MP Francisco Lacroes deserves credit for calling for an emergency meeting of Parliament following the U.S. strike on Venezuela that resulted in the removal of that country's head of state and his spouse. Regardless of anyone’s view of Lacroes politically, an elected Member of Parliament is expected to raise the flag when a regional shock could carry security, humanitarian, and economic implications for the Kingdom and its Caribbean territories.

Some of the public pushback, urging him to “be quiet” and “focus on domestic issues,” is understandable in a place where daily pressures feel relentless. People want attention to the basic services that shape life here. That frustration is real. Still, it does not follow that Parliament should ignore a developing situation that could quickly create domestic consequences of its own.

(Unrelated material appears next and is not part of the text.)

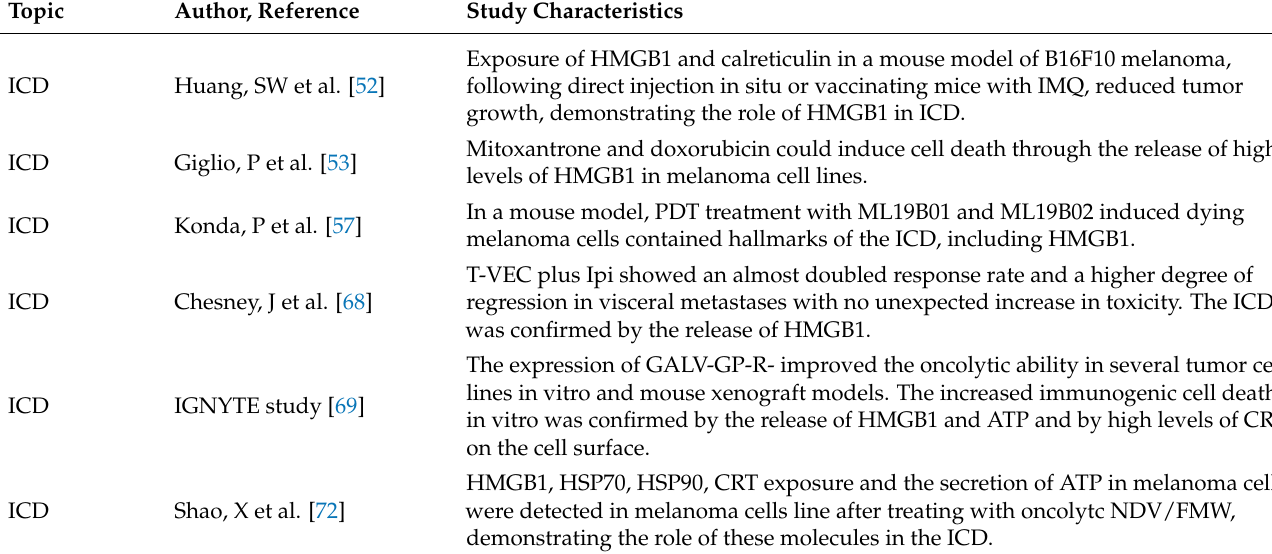
Table 2. The main findings about the role of HMGB1 in the development of ICD in melanoma and its possible use as a novel therapeutic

A common argument is that defense is a Dutch responsibility and foreign affairs are Kingdom matters, therefore St. Maarten MPs should not engage. That point obviously has a basis, but it is also incomplete. Parliament is not a military command center; it is an oversight body. Its role is to ask hard questions, demand briefings, insist on contingency planning, and require the executive to explain what risks exist and what preparations are being made.

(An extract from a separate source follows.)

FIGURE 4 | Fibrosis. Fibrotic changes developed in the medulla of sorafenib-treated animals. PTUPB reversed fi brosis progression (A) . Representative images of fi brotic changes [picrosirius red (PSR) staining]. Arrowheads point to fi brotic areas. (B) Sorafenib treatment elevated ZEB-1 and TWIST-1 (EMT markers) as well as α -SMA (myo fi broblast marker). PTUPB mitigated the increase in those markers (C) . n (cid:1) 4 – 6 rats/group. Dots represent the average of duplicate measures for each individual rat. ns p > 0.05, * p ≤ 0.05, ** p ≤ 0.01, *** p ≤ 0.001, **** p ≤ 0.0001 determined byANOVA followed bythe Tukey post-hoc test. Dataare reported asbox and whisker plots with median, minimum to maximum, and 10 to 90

The standard should also be consistent. When global developments and Trump's tariffs threatened the economy, the instinct was to call on MPs to act, to convene meetings, to summon ministers, to press for protection of local interests. The same logic applies here: when a regional shock has plausible consequences for the Caribbean, preparedness becomes a domestic issue too.

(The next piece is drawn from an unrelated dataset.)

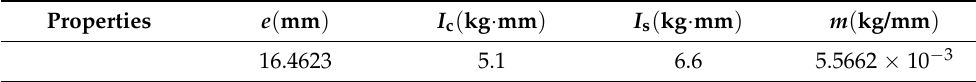
Table 4. Properties computed by analytical integrals.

What can St. Maarten’s Parliament discuss? Plenty, and much of it is domestic. Even if defense coordination sits at the Kingdom level, St. Maarten has local vulnerabilities that require planning: airport and port, border monitoring, inter-department readiness, and clear protocols for information flow between local services and Kingdom partners.

When instability rises in the region, movement often rises as well. That can create pressure on immigration systems, increase vulnerability for people seeking help, family issues with the Venezuelan diaspora here and, as such, open space for exploitation. Parliament can press government on safeguards that uphold humanitarian standards while protecting public order and ensuring systems are not caught flat-footed.

The economic side is just as relevant. Tourism confidence, airline routing, insurance costs, shipping timelines, and traveler sentiment can shift quickly after regional shocks. Parliament can request briefings from tourism and aviation stakeholders, the port, the airport, and the hospitality sector on their risk assessments and what messaging, coordination, or support may be needed.

An MP cannot call the Dutch Minister of Defense and give orders, but Parliament can require the Prime Minister and relevant ministers to outline what conversations are taking place with the Dutch ministries of Defense and Foreign Affairs, and how St. Maarten’s concerns are being carried into those talks. That is oversight, not overreach.

It is easy to misread early warnings as politics. It is also risky to train leaders to stay silent until a problem is already on the doorstep. The better civic habit is to judge the function, not speculate endlessly about motive: is the issue real, is the risk plausible, are the questions reasonable, is preparedness being taken seriously?

MPs can push on garbage contracts, GEBE, cost of living, and daily frustrations while also insisting on a sober briefing on Venezuela and regional contingency planning. One does not cancel the other, and responsible governance requires both. The public often says it wants Parliament to rise to a higher standard, yet sometimes behaves as though only certain favored MPs are entitled to that standard. Too often, we treat Parliament as either beneath the issues that matter or powerless over the issues that seem bigger than us, which ends up dismissing its authority altogether.

That skepticism may be rooted in past moments when MPs undermined the institution through their own conduct, but Parliament’s constitutional stature does not change. It remains the highest authority in the land, with ultimate responsibility for oversight and accountability. We should try make room for MPs to do what Parliament exists to do: apply pressure upward, force information into the open, and create a public record of who asked what, who answered what, and what plans exist before an emergency becomes a crisis.

So yes, St. Maarten’s MPs should keep pushing hard on domestic priorities. They should also insist on readiness for regional shocks that can reshape the local economy and social stability quickly. Praising that instinct does not mean endorsing any party, it means endorsing preparedness, oversight, and steady leadership.